Wednesday, December 12, 2007

Alvarado -- SketchREAD

Alvarado, Christine, and Randall Davis. "SketchREAD: A Multi-Domain Sketch Recognition Engine."

Summary



Alvarado presents a new engine for sketch recognition that uses dynamic Bayesian networks (DBNs). Incoming strokes are parsed, as they are drawn, into sets of low-level primitives using Sezgin/Stahovich's toolkit. These primitives are fed into DBNs that give probabilities for the strokes forming certain shapes. Templates of predefined DBNs are brought out and connected together to match the primitives and connect the primitives together in a logical fashion. DBNs are interconnected to form networks that yield probabilities for high level shapes and what the authors call domain shapes and domain patterns.

The DBNs are used for bottom-up recognition, where the primitives are pieced together into shapes, etc, and also for top-down recognition. The top-down portion of the program allows the engine to compensate for shapes that have not yet been finished. It also allows the system to revisit primitives and shapes and determine their accuracy. For instance, if a stroke is split into a 5-line polyline, but the domain has no 5-line shapes, the top-down recognizer can prune the 5-line hypothesis and generate others to test, such as a 2-, 3-, and 4-line hypothesis. Hypotheses are generated at each stage of recognition to see which possible interpretation of the strokes/shapes is most likely. The system has a pruning mechanism to prune those hypothesis without enough support in order to keep the state space from exploding, but this sometimes prunes correct hypotheses that just have not had enough time to develop (e.g. user still drawing finishing strokes). The top-down recognizer is expecting to re-add these pruned-but-correct hypotheses back in.

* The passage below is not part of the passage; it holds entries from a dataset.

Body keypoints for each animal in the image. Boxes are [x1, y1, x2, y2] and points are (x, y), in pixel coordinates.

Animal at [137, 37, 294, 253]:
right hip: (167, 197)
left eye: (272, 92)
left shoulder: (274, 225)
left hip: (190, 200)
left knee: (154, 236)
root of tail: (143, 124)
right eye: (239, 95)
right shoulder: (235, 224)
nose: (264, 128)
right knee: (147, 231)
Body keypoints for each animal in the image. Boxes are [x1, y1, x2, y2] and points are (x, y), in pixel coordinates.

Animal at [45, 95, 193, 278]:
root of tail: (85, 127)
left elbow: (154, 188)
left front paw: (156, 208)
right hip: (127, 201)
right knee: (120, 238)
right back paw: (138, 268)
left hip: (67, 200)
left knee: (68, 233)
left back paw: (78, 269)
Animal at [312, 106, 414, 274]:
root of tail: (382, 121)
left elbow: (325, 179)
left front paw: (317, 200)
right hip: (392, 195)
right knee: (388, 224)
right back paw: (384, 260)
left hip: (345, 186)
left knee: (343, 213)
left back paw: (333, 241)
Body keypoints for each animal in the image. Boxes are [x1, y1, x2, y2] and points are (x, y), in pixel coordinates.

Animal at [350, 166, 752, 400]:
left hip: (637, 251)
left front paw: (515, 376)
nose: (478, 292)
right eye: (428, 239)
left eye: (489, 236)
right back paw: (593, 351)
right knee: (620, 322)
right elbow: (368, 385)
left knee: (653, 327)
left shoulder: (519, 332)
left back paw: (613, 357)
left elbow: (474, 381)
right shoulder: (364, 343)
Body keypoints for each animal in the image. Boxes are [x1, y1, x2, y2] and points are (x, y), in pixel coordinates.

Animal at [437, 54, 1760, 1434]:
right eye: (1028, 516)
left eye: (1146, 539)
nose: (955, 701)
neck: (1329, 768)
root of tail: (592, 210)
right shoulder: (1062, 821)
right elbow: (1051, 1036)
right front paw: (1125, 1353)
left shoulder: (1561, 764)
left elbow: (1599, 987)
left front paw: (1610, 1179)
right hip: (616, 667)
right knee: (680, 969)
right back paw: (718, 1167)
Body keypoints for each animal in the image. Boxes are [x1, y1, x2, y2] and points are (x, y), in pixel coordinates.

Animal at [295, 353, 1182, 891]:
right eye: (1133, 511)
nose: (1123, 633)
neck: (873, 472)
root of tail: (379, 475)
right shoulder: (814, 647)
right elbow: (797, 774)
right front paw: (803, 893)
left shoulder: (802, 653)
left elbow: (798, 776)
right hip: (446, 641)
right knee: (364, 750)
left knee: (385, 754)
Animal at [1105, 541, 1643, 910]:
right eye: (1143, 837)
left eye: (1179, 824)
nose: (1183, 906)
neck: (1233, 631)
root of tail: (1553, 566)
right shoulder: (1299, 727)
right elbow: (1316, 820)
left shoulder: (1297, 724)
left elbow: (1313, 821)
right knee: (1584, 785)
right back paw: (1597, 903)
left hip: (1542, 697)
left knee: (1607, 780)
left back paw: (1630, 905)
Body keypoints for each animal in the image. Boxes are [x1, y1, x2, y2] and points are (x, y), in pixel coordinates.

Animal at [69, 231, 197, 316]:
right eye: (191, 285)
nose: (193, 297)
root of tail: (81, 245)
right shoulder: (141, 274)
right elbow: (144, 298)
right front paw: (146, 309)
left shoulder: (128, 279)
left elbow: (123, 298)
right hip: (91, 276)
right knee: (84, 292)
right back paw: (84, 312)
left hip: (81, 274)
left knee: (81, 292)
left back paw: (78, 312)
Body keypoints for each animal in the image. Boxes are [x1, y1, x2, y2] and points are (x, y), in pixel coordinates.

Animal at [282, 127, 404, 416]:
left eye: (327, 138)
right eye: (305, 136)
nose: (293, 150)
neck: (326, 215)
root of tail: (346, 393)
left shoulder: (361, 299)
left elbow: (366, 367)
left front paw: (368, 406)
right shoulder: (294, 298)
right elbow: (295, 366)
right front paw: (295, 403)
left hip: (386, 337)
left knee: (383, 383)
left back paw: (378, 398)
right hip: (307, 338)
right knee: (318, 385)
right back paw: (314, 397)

The engine was tested on two sets of sketches, 10 family trees that were relatively clean and simple, and 80 circuit diagrams, which were far more complex. On average, SketchREAD got 77% of the family tree shapes right, and 62% of the circuit shapes right.

One of the reasons SketchREAD performed "poorly" is because it makes several limiting assumptions to help avoid state-space explosion when searching for hypotheses. The first is that all the lines in a polyline are considered to be one shape, instead of trying each line separately. Additionally, the template DBNs to match strokes were often not matched correctly and the engine was not allowed to try all possible matches.

Discussion



This was a pretty neat approach. I like the way low-level errors were corrected later on. This seems like a must-have approach for any system that hopes to be widely successful. Of course, if you make better low-level recognizers, like Paulson's, this doesn't become too much of an issue. But still, nothing is perfect, as Alvarado mentions.

There were several limitations in the system that I wish Alvarado could get around. I understand they're their to limit the size of the hypothesis space, but they ended up making things hard for her to get right. One of them was that all the lines in a polyline were considered to be part of one shape. This killed them in the circuit domain, where a user must just go on and on drawing wires and resistors without ever lifting the pen. But, trying to break it up into n lines and process each of the n lines separately might be too time consuming. However, if a user had drawn all the lines separately, recognition rates would have been higher. Sure the system would have slowed down, but it's going to do that anyway the more you draw. Again, another tradeoff between accuracy and complexity.

Also, in Figure 8, they note the bottom-left ground is too messy for their top-down recognizer to correct. Well, honestly is looks fine to me. I would like a way to incorporate vision based approaches for exactly this kind of error. It might be too messy when you crunch numbers, but it /looks/ like a ground. Perhaps combining a vision-based likelihood could boost it up?

2 comments:

Paul Taele said...

I've been staring at Figure 8 for five minutes, and my eyes hurt. :D I guess because of the work on my final project that I am more understanding of that ground not being recognized. What surprised me more was how the bottom right ground was recognized. Maybe this stems from my lack of remembering how the domain performed (is that particular ground missing a line?). The misrecognition does seem like something a Sezgin recognizer in the LADDER debugger would have done as well. Doesn't SketchREAD use LADDER in the background? I'm only going off my memory of the paper's citations.

print said...

how to prune the line hypothesis?